Roma, 27 gen. - (Adnkronos) - Pieno successo per l'operazione di aumento di capitale della Banca del Monte di Parma, con cui muta l'azionariato dell'istituto: la Fondazione rimane azionista di maggioranza con il 71,43 per cento, la Cariplo diventa secondo azionista con il 20 per cento mentre 2.419 nuovi soci deterranno complessivamente l'8,75 per cento. L'operazione, iniziata il 24 gennaio, si e' chiusa con largo anticipo rispetto alla chiusura programmata il 4 febbraio prossimo.

L'aumento di capitale da 100 a 140 miliardi per un totale di 40 milioni di azioni privilegiate da mille lire nominali convertibili in ordinarie a partire dal primo gennaio '95 e con godimento primo gennaio '94 era ripartito in 28 milioni di azioni riservate a Cariplo e 12 milioni di azioni in offerta pubblica sul mercato. Il prezzo unitario e' stato fissato in 2.200 lire per azione, con un sovraprezzo di 1.200 sul nominale.

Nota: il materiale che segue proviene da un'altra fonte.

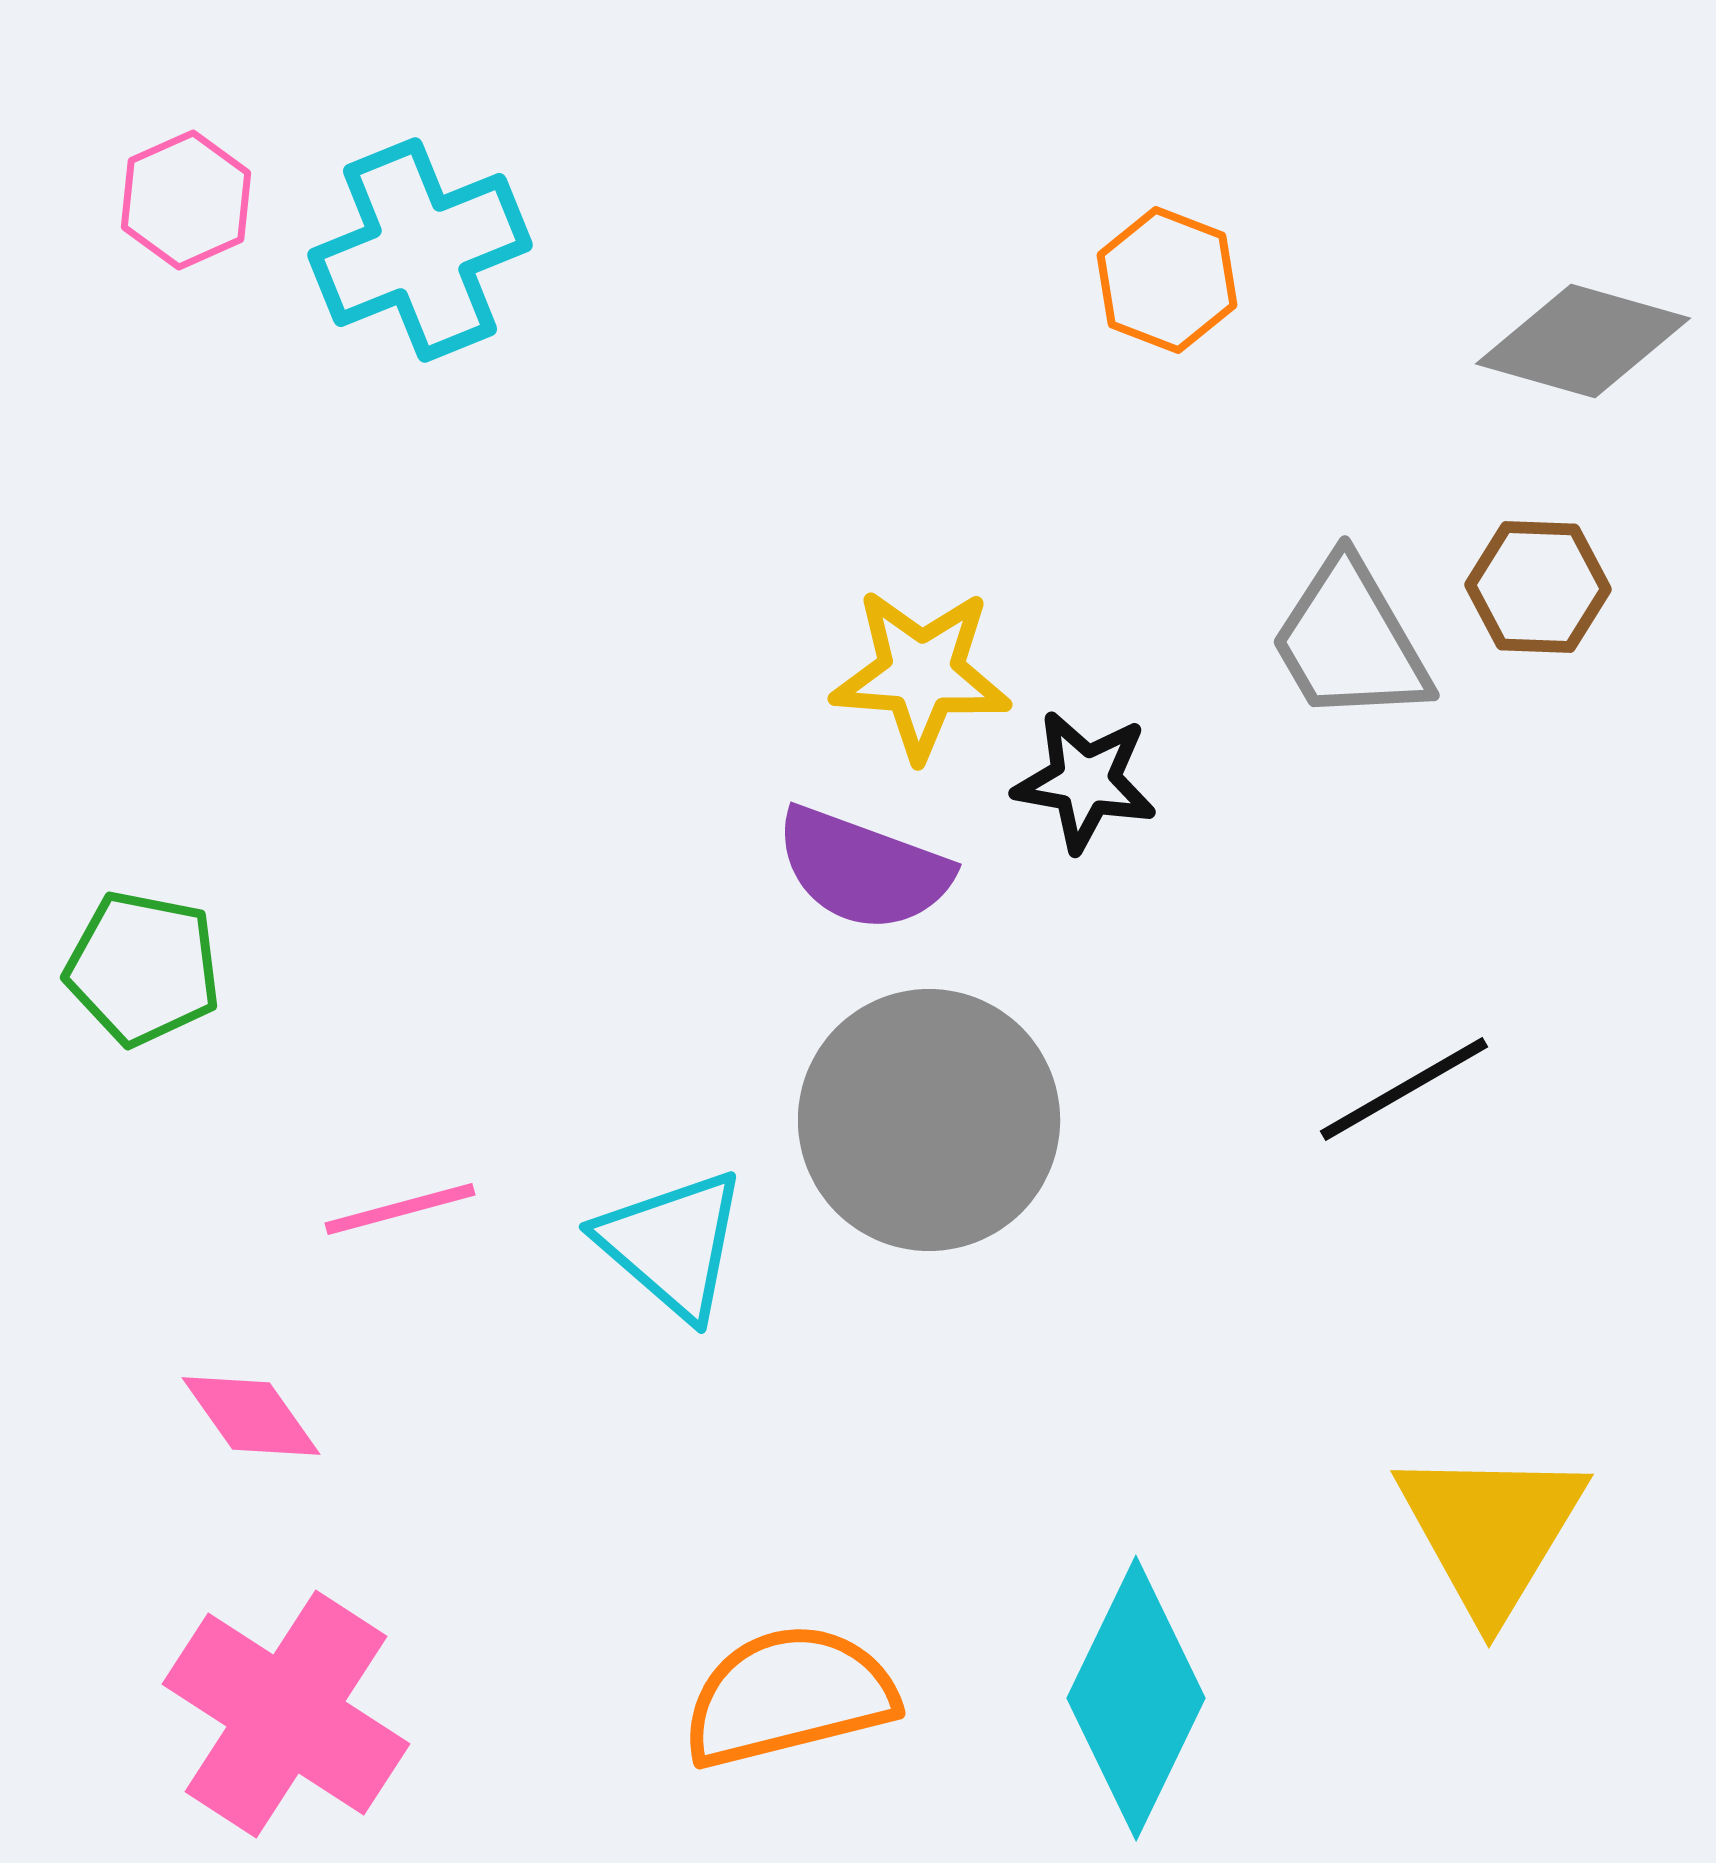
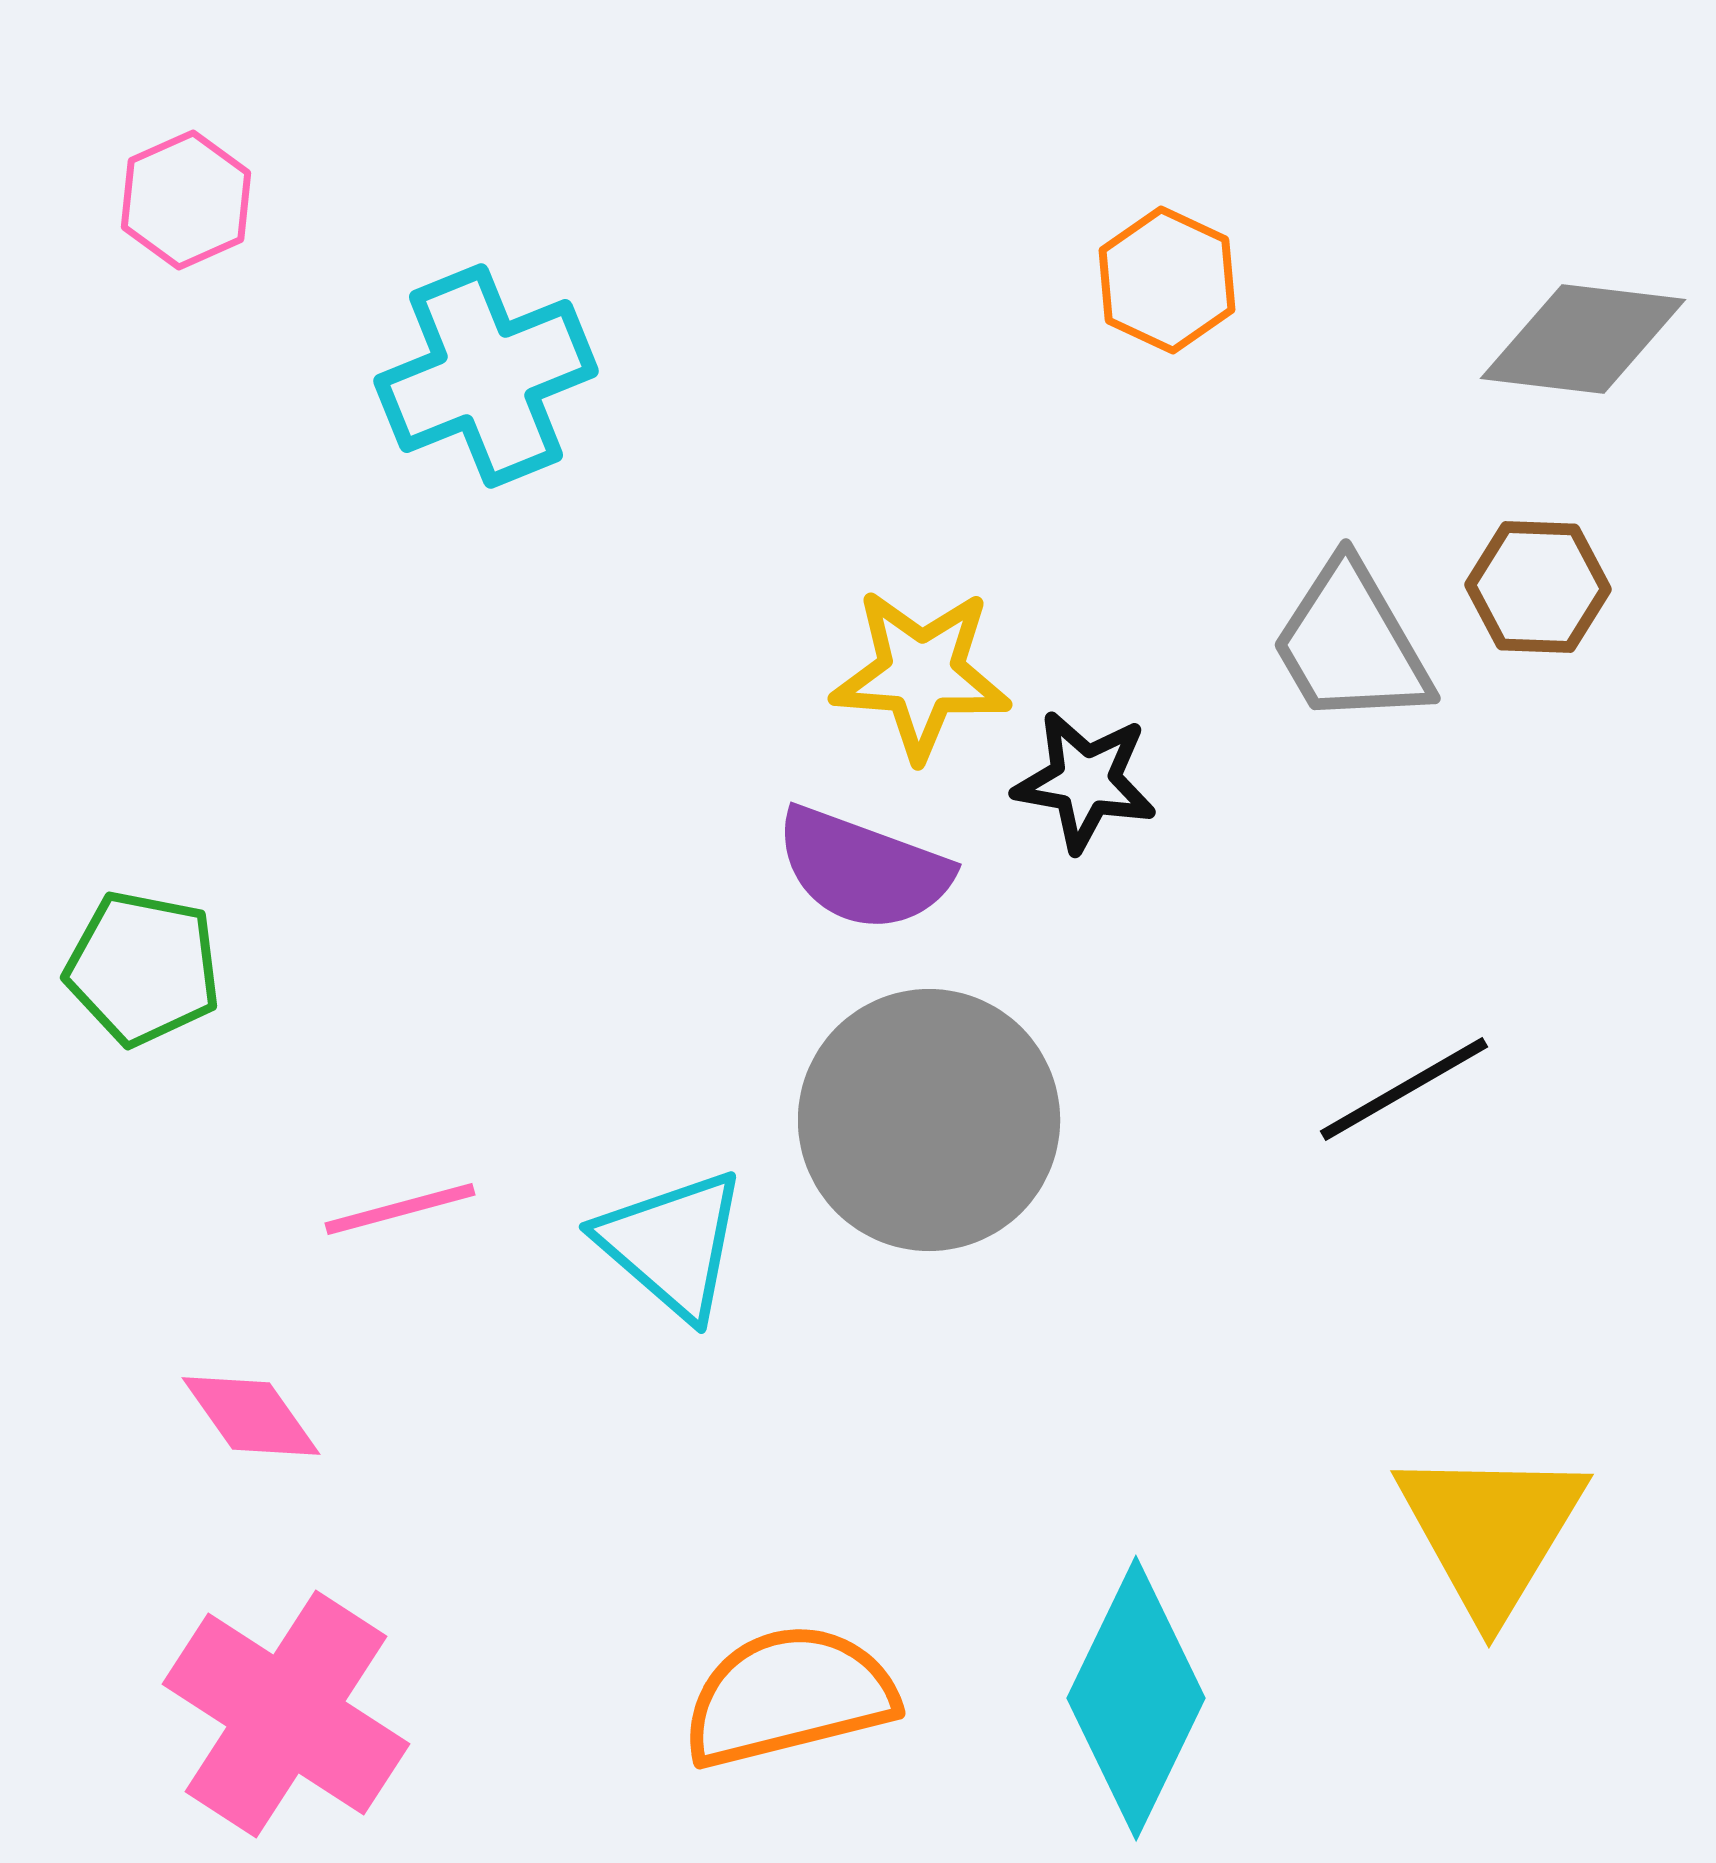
cyan cross: moved 66 px right, 126 px down
orange hexagon: rotated 4 degrees clockwise
gray diamond: moved 2 px up; rotated 9 degrees counterclockwise
gray trapezoid: moved 1 px right, 3 px down
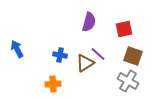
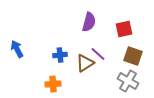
blue cross: rotated 16 degrees counterclockwise
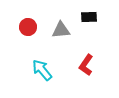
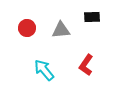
black rectangle: moved 3 px right
red circle: moved 1 px left, 1 px down
cyan arrow: moved 2 px right
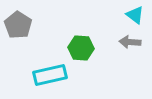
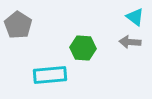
cyan triangle: moved 2 px down
green hexagon: moved 2 px right
cyan rectangle: rotated 8 degrees clockwise
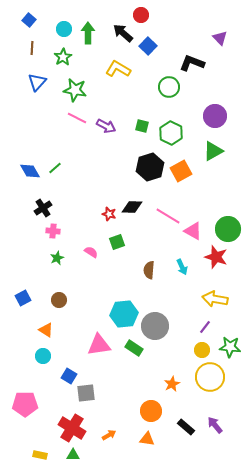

Le richieste del pubblico hanno raggiunto i 15 milioni di titoli, superando di oltre 3 milioni l'offerta. L'assegnazione delle azioni verra' percio' effettuata con riparto col metodo della proporzionalita' diretta.

Nel complesso, l'aumento ha consentito di raccogliere 88 miliardi. Al 31 dicembre '93, la Banca del Monte di Parma vantava una raccolta complessiva di 2.900 miliardi, con un incremento del 10 per cento rispetto allo scorso anno, impieghi per cassa pari a 934 miliardi, con un incremento del 7,6 per cento ed un risultato lordo di gestione pari a 30,3 miliardi con un incremento del 12,9 per cento.